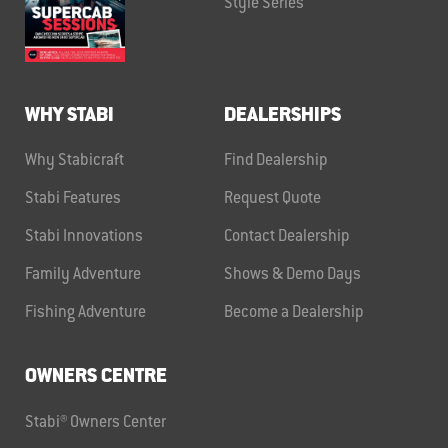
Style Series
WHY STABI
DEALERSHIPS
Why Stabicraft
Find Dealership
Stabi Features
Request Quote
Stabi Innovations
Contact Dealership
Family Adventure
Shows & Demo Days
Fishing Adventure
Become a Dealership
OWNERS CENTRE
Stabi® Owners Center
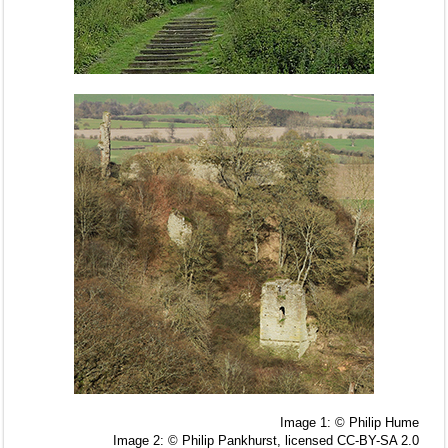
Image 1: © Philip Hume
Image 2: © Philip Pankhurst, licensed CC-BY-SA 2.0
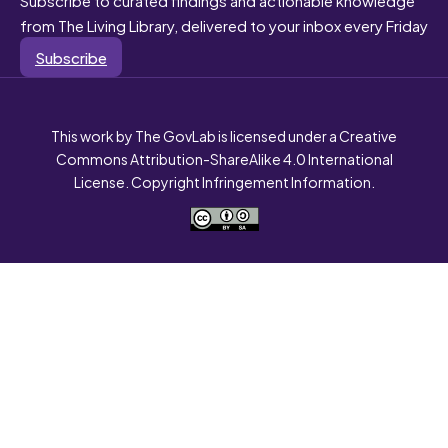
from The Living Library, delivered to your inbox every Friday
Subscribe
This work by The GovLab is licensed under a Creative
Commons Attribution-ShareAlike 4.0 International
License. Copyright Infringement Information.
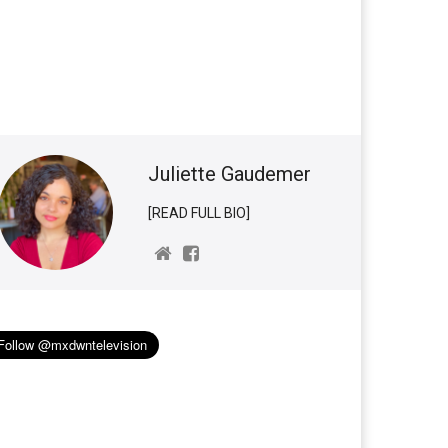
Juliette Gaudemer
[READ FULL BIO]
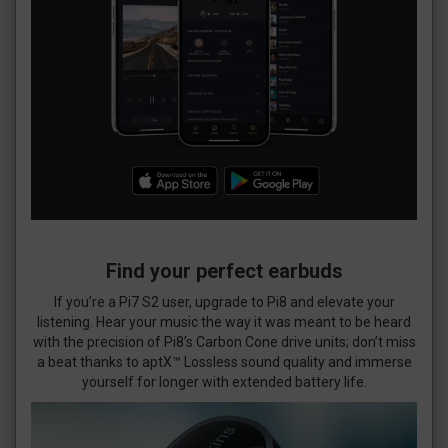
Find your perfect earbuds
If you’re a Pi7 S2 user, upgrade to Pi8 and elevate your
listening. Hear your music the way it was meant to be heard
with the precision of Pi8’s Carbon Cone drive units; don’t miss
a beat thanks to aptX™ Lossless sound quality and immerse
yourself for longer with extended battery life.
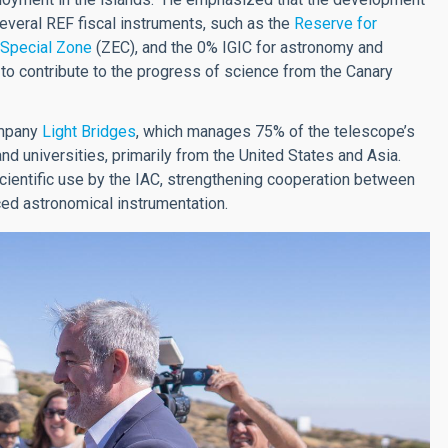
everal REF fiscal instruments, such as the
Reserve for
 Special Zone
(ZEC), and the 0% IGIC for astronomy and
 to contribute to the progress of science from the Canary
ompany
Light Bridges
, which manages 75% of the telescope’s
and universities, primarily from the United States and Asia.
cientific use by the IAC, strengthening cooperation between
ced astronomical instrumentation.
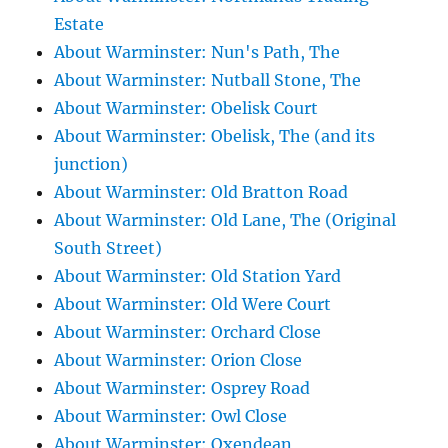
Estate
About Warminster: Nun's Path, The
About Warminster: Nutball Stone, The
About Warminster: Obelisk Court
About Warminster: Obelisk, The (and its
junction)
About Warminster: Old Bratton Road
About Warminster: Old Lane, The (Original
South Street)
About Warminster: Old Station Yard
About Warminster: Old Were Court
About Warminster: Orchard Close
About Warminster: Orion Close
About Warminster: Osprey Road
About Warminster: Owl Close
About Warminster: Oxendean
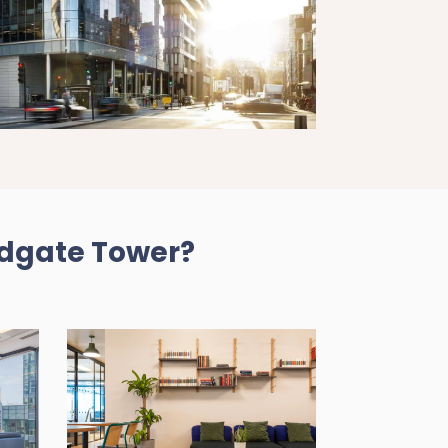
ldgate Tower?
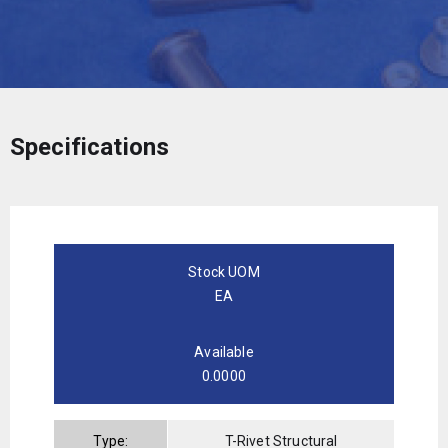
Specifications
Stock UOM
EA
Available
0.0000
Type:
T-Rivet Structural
* * *
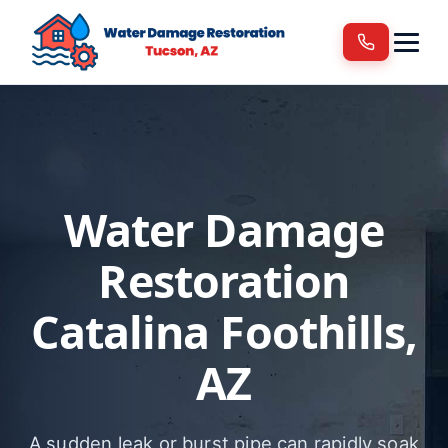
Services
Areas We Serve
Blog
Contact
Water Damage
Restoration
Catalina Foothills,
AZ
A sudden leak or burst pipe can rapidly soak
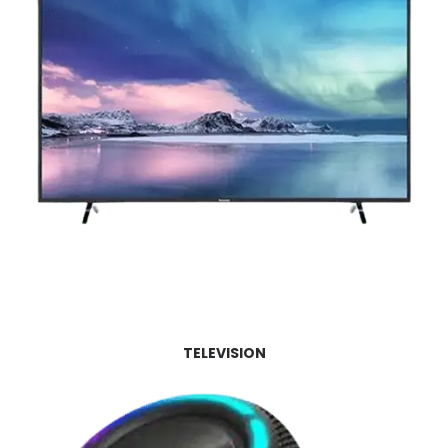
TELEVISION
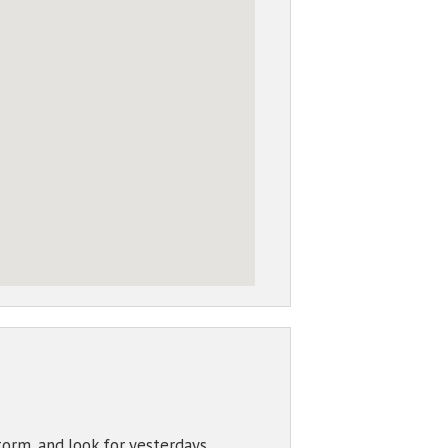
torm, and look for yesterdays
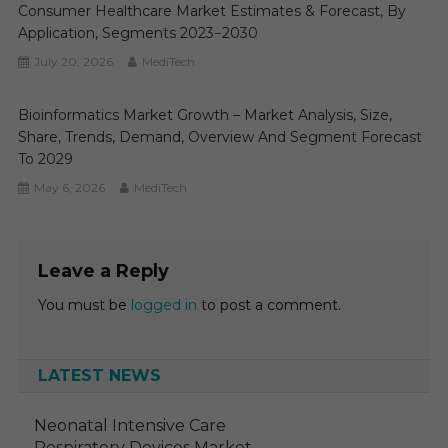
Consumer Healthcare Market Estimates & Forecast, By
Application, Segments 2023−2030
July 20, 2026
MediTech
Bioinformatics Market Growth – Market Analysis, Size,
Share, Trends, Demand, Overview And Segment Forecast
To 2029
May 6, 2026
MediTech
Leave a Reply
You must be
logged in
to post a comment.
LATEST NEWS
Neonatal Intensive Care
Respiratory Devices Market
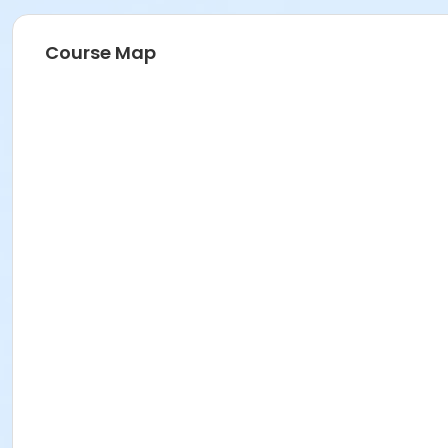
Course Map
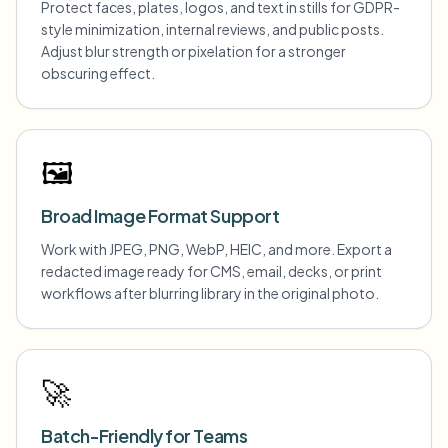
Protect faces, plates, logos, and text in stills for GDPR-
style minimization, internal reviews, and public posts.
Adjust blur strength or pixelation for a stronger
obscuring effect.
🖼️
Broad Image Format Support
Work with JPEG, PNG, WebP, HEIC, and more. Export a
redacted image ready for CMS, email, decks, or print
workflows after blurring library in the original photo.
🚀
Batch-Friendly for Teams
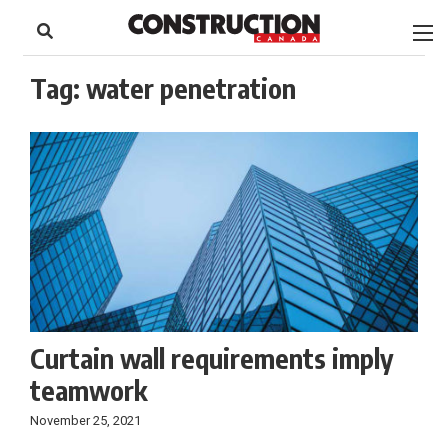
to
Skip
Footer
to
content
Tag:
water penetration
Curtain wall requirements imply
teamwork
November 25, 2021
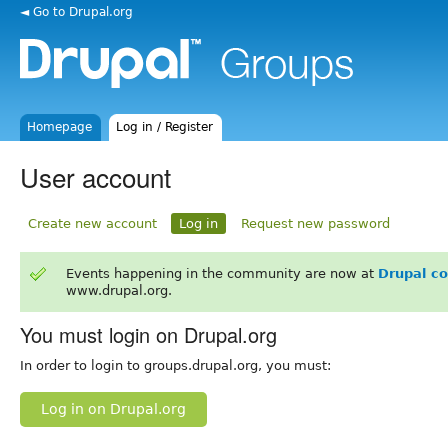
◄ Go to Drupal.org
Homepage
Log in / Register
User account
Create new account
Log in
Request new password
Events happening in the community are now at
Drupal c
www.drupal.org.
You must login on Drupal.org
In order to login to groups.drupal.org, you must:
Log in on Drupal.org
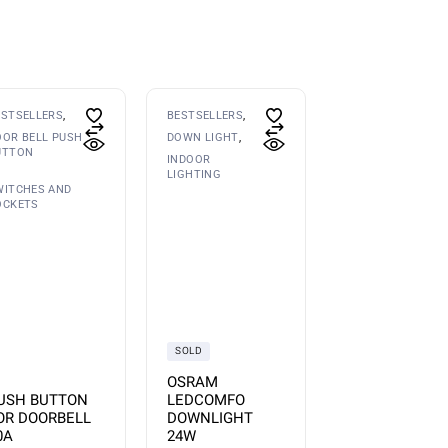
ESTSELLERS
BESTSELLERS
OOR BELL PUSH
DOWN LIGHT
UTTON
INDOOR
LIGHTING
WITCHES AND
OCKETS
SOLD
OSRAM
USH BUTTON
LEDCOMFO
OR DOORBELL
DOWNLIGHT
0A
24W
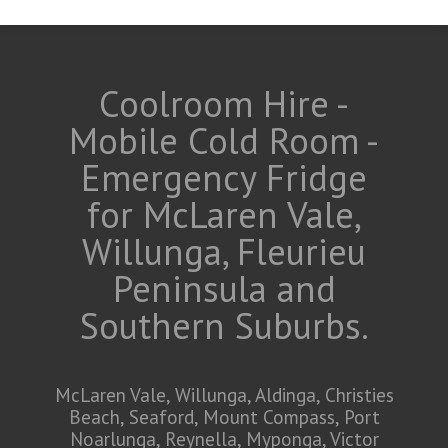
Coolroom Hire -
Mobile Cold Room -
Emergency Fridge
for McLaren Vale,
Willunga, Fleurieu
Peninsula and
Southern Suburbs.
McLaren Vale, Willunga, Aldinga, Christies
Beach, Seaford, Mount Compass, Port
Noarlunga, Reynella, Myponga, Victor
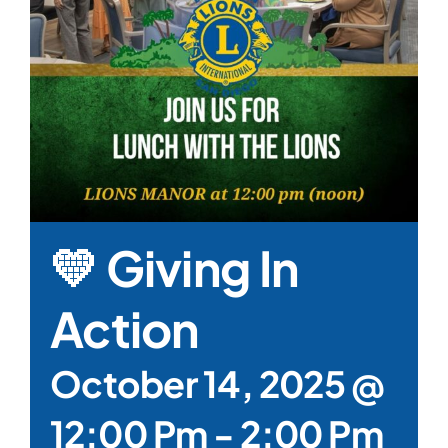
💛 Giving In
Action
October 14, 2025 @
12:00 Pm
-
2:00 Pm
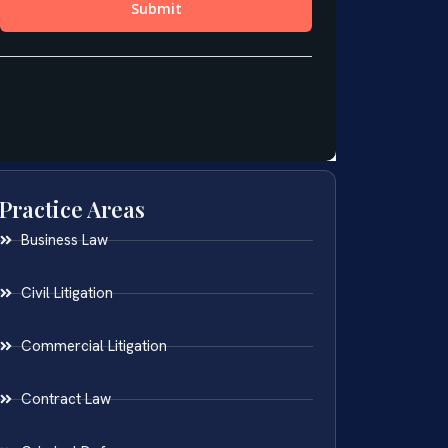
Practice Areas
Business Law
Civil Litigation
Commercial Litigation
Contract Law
* * *
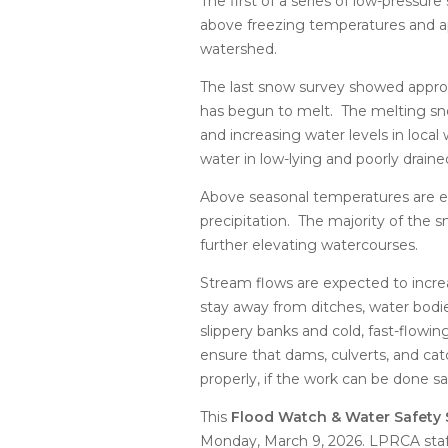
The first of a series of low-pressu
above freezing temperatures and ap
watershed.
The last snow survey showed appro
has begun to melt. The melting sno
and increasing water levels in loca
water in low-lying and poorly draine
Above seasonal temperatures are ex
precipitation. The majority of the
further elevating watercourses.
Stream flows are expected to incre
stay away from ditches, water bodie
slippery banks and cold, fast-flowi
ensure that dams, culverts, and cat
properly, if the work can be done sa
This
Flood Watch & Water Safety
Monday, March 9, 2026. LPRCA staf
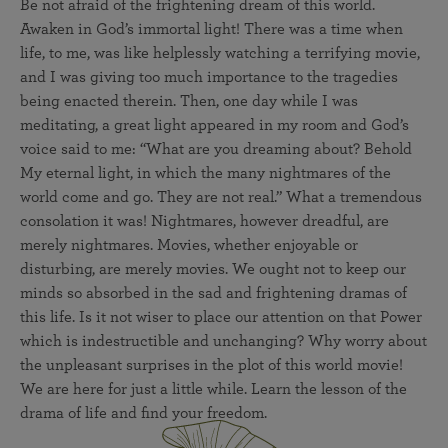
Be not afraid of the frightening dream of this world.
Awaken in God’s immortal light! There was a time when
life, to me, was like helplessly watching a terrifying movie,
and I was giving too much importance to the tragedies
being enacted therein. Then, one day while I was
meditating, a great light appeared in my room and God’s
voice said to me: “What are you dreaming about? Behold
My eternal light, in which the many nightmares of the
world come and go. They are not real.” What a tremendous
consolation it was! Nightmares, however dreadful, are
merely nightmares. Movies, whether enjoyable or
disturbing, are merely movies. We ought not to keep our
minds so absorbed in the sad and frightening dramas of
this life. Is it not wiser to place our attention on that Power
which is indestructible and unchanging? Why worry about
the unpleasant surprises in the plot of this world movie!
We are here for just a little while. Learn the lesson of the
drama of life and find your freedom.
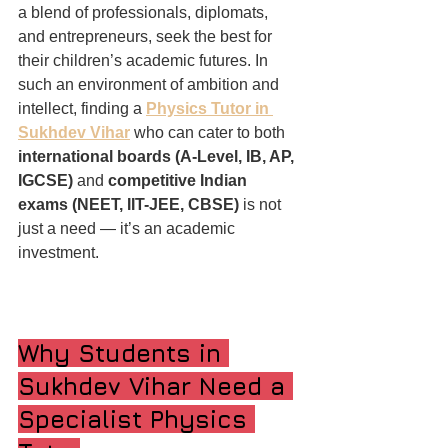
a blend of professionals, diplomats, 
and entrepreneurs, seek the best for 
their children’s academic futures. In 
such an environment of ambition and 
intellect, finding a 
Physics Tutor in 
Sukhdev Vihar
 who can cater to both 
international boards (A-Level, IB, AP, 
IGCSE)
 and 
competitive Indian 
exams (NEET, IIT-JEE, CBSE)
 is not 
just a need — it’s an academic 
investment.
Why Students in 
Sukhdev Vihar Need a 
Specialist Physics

**INSTRUCTION**
When a line in the material above holds the word "What", count it; report only the total.

**TASK RESPONSE**
2